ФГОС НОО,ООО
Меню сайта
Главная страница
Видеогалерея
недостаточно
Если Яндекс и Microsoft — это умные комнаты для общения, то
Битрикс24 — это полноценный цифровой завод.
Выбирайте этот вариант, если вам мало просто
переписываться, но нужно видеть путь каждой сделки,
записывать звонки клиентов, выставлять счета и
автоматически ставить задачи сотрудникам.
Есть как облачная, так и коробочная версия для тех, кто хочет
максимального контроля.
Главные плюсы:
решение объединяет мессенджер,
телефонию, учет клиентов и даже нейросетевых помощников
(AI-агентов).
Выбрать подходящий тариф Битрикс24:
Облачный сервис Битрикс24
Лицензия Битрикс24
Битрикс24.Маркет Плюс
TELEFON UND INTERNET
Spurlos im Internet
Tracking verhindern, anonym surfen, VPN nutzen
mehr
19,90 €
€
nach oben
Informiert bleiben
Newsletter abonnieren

*-*-*

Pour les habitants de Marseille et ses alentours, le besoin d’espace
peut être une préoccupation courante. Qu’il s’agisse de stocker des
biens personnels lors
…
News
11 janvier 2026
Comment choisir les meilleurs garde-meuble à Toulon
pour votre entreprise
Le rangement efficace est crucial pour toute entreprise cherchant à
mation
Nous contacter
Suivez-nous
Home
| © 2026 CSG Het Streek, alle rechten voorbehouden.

*-*-*

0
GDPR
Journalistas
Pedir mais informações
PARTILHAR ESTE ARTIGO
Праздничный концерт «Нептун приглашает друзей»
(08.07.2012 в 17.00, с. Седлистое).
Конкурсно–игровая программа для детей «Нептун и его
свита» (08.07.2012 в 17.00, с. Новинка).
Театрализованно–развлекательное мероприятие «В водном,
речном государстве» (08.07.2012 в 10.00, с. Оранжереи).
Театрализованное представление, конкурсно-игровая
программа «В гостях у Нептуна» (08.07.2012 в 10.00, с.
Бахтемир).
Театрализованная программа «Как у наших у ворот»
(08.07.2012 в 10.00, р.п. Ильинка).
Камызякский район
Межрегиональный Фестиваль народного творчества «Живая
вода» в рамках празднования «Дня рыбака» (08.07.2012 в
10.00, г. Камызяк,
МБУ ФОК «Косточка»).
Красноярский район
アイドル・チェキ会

*-*-*

» **Required action**:
Output each line of the listing above that has "клиентов".

» **Completed task**:
записывать звонки клиентов, выставлять счета и
телефонию, учет клиентов и даже нейросетевых помощников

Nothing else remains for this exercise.